Patience and practice make a habit
That's all well and good, you might be saying, but what if your surgeons and staff still resist? Know that the No. 1 reason surgeons give for not wearing double gloves is hand sensitivity and dexterity. Yes, it requires an adjustment to become comfortable performing surgery while wearing double gloves, but not as long as you might think — as little as 2 days, according to studies.
At first, it'll be natural for your team to be concerned about how double gloves will feel. Suggest that they experiment with different sizes and types of gloves for the best fit and feel. "Remember the days when starting an IV with gloves felt awkward?" asks Sharon A. Van Wicklin, MSN, RN, CNOR, CRNFA, CPSN, PLNC, perioperative nursing specialist at AORN. "It affected the tactile feel and we complained we couldn't find the vein, but we learned to do it successfully with gloves."

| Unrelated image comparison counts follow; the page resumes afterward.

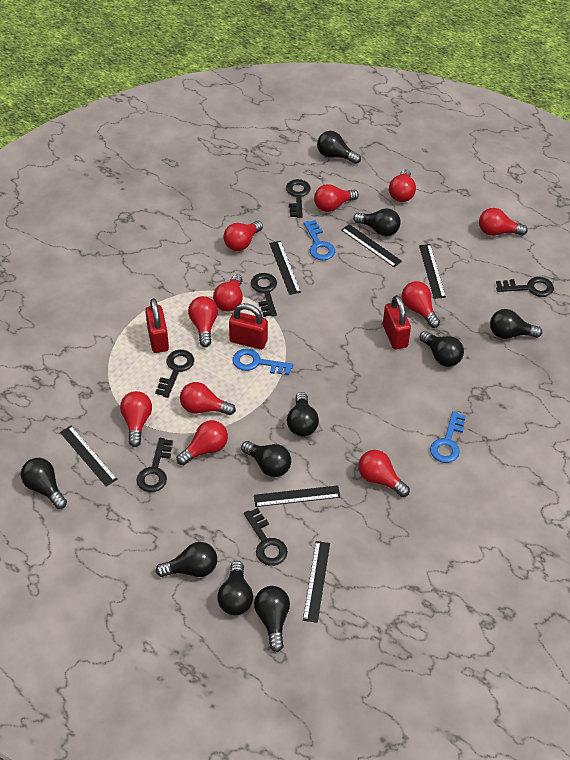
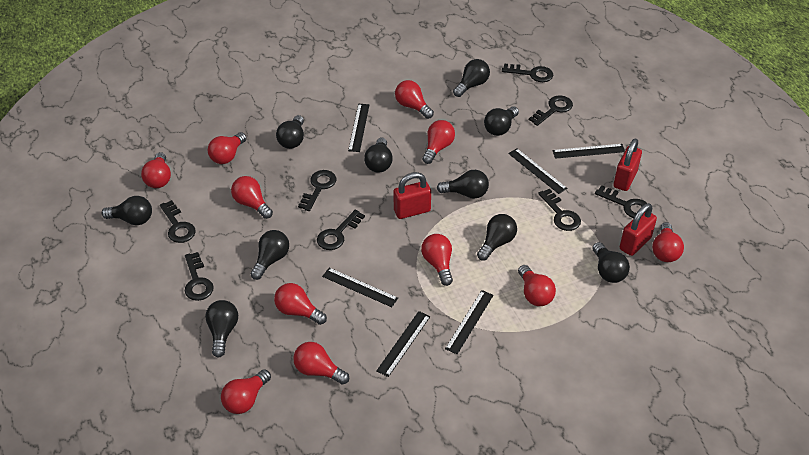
black key: [137,438,173,492] [155,350,194,398] [244,508,288,566] [251,273,277,317] [286,179,311,218] [496,277,554,297] = 6 -> [160,200,196,243] [185,252,214,301] [298,170,336,211] [317,209,365,250] [502,63,553,82] [529,95,573,126] [538,189,581,231] [595,185,647,218] = 8
blue key: [233,349,293,375] [303,220,335,260] [430,411,466,463] = 3 -> none = 0

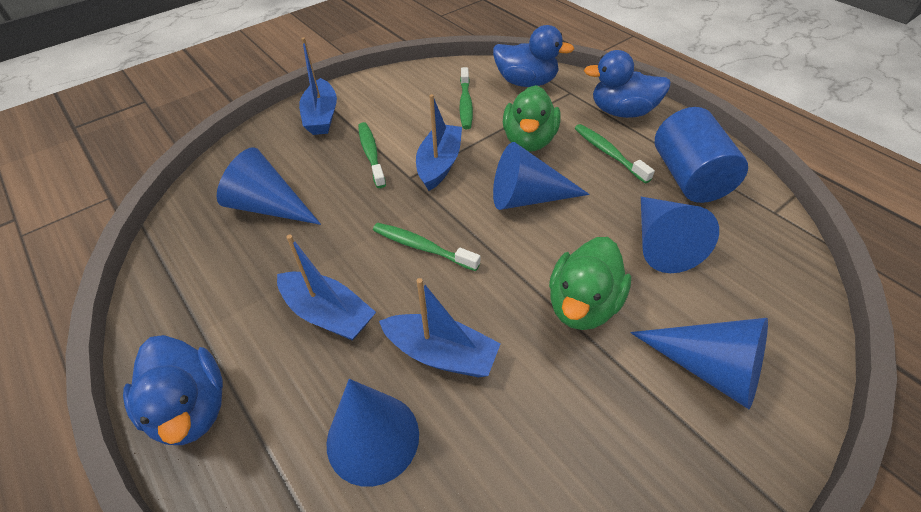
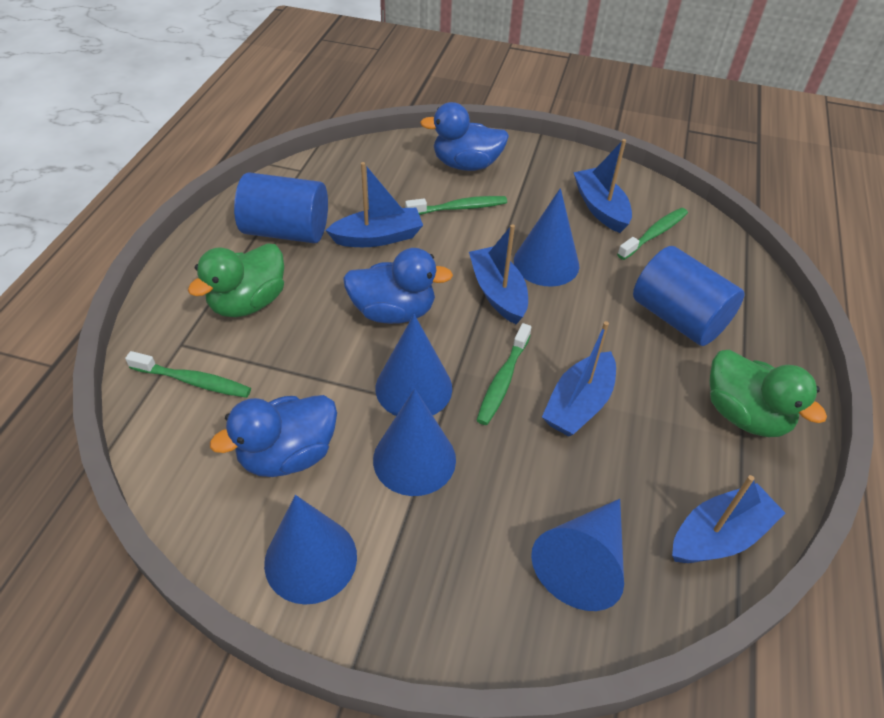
blue boat: [277,235,376,341] [299,37,337,135] [379,278,501,377] [416,94,462,191] = 4 -> [325,162,423,247] [469,224,528,324] [542,321,616,436] [573,139,632,233] [672,475,785,563] = 5
blue cylinder: [655,107,748,203] = 1 -> [234,172,328,243] [633,246,745,346] = 2

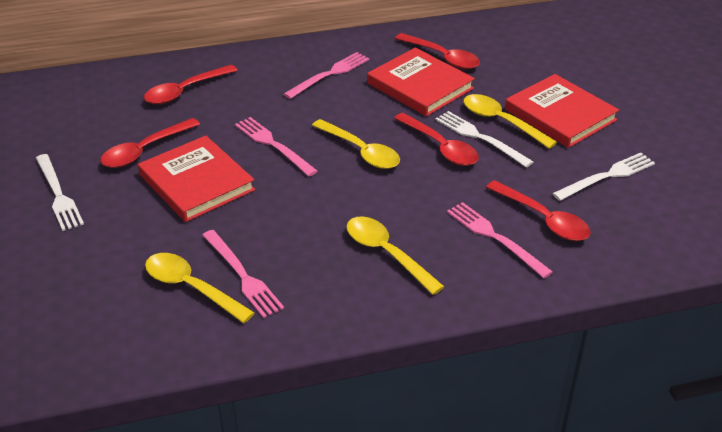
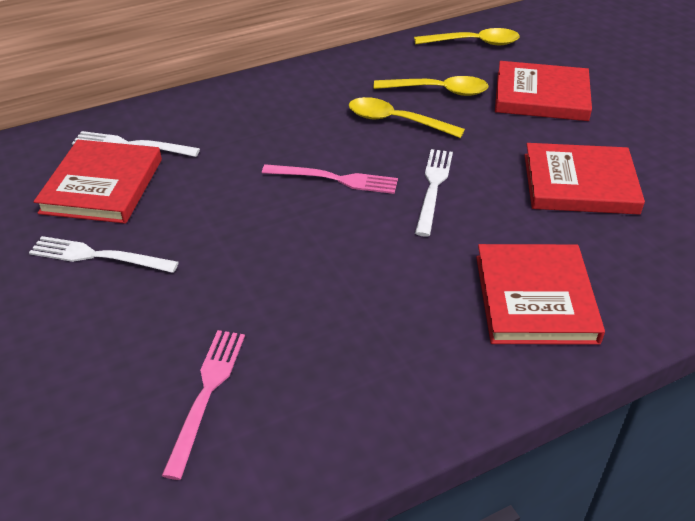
pink fork: [202,230,284,318] [235,117,317,176] [283,52,369,99] [447,202,553,278] = 4 -> [162,330,245,480] [262,164,398,194] = 2
red book: [138,136,255,222] [367,48,475,116] [505,74,619,148] = 3 -> [34,140,162,224] [476,244,605,345] [495,61,592,121] [524,143,645,215] = 4
red spoon: [100,118,200,168] [144,65,238,104] [394,113,479,166] [395,33,480,69] [486,180,590,241] = 5 -> none = 0
yellow spoon: [145,253,255,323] [312,119,400,169] [346,216,444,295] [463,94,557,149] = 4 -> [349,97,465,138] [374,76,489,96] [414,28,520,45] = 3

You can also stress to the doubters that not all micro-perforations are obvious. The practice of double gloving by wearing a darker glove underneath a lighter glove provides an at-a-glance perforation indication system. In one study, more than three-fourths (77%) of 582 glove wearers who wore a color-coded double-glove system detected glove perforations. That includes micro-perforations, tiny holes that occur in gloves during surgery for numerous reasons, says Ms. Van Wicklin. Carefully inspect for glove integrity immediately after donning — the FDA allows a certain percentage of gloves to fail quality control testing — and regularly throughout surgery. AORN and other members of the Council on Surgical & Perioperative Safety recommend that all OR team members in the sterile field wear double gloves.
Do some cases run longer at your facility? Typically, glove perforations occur an average of 40 minutes into surgery, so the longer the surgery, the greater the risk that surgical gloves will be compromised. A study in The Annals of Thoracic Surgery showed perforations went undetected in 25% of gloves worn by the primary surgeon and 12% of all other gloves worn during a procedure. Additionally, the more instruments you use during surgery, the more you should be checking your gloves, says T. Forcht Dagi, MD, MPH, MPA, a neurosurgeon and chairman of the Committee on Perioperative Care for the ACS. AORN recommends gloves be changed every 90 to 150 minutes during a procedure.
Engineer the process
Engineering the process to promote a culture of safety is one of the best ways to encourage compliance. That's what Gonzalo M.L. Bearman, MD, MPH, professor of infectious diseases at Virginia Commonwealth University, discovered when he surveyed VCU surgeons. For example, make sure colored gloves and a variety of sizes are readily available to the surgeon and the surgical team, he says. VCU Medical Center has incorporated double gloving into its OR checklist, asking whether double gloves will or won't be worn for specific procedures.
Surgical residents who are mentored by surgeons who double glove will be more likely to continue to double glove throughout their careers, adds Dr. Dagi. "Get surgeon buy-in, find a surgeon champion who will advocate for double gloving and other safety issues," says Dr. Bearman.